◆ Brief: Copy out all the lines of the data that hold the word "place".

◆ Data to process:

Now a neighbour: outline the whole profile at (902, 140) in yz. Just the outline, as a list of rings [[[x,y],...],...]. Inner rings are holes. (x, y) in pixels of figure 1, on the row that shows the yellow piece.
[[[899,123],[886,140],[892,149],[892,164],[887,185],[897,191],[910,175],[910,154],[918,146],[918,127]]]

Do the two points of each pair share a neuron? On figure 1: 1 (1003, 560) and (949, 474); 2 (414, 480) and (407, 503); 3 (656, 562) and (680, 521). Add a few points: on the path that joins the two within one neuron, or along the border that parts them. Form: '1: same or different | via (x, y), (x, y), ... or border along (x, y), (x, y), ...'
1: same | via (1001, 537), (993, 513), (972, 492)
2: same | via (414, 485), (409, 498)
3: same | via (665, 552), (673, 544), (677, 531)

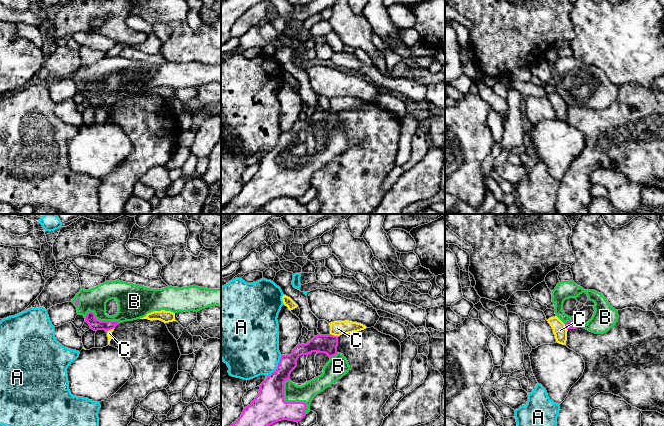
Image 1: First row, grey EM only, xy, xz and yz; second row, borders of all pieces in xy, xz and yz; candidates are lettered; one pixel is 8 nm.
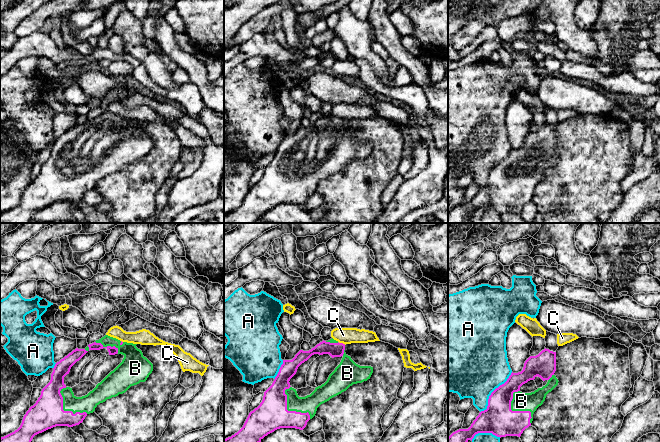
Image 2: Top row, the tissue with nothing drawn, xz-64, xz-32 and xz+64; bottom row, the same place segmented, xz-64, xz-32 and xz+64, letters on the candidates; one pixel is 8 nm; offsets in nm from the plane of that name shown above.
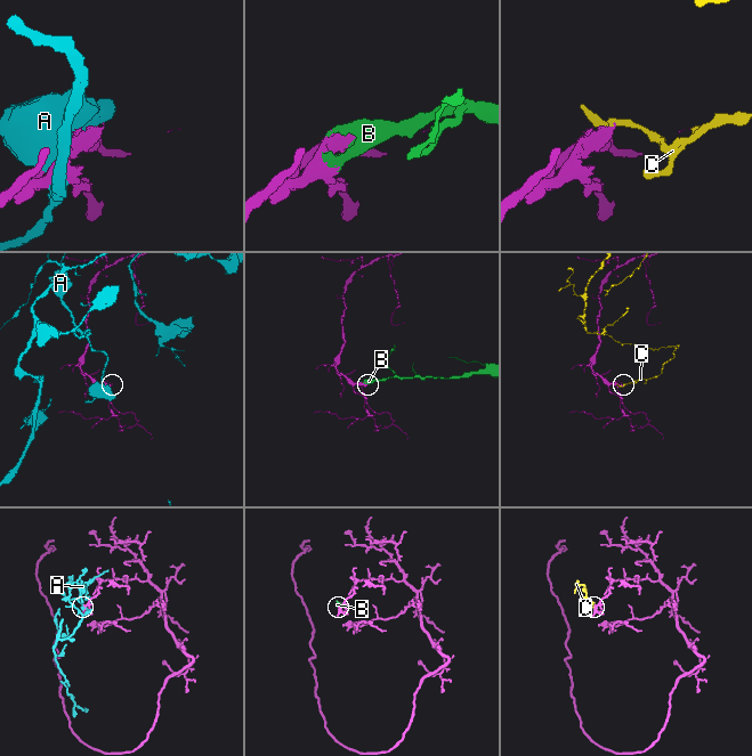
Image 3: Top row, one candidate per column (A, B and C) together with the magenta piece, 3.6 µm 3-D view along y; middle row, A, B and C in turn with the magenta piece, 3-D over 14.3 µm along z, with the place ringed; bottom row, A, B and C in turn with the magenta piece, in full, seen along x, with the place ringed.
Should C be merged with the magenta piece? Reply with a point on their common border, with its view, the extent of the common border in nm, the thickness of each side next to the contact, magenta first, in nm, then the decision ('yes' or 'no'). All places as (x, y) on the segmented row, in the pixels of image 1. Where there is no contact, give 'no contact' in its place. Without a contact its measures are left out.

◆ Answer to this exercise:
Image 2: Top row, the tissue with nothing drawn, xz-64, xz-32 and xz+64; bottom row, the same place segmented, xz-64, xz-32 and xz+64, letters on the candidates; one pixel is 8 nm; offsets in nm from the plane of that name shown above.
Image 3: Top row, one candidate per column (A, B and C) together with the magenta piece, 3.6 µm 3-D view along y; middle row, A, B and C in turn with the magenta piece, 3-D over 14.3 µm along z, with the place ringed; bottom row, A, B and C in turn with the magenta piece, in full, seen along x, with the place ringed.
Should C be merged with the magenta piece? Reply with a point on their common border, with its view, the extent of the common border in nm, the thickness of each side next to the contact, magenta first, in nm, then the decision ('yes' or 'no'). All places as (x, y) on the segmented row, in the pixels of image 1. Where there is no contact, give 'no contact' in its place. Without a contact its measures are left out.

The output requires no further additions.